## What is needed
Every line of the records below that has the word "Couleur" should be copied.

*** Record excerpts ***

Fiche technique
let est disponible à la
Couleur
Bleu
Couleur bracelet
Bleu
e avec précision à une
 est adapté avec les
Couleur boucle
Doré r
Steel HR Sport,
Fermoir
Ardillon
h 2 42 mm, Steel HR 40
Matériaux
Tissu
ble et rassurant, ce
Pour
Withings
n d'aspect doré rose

*** End of Record excerpts ***

## Result
Couleur
Couleur bracelet
Couleur boucle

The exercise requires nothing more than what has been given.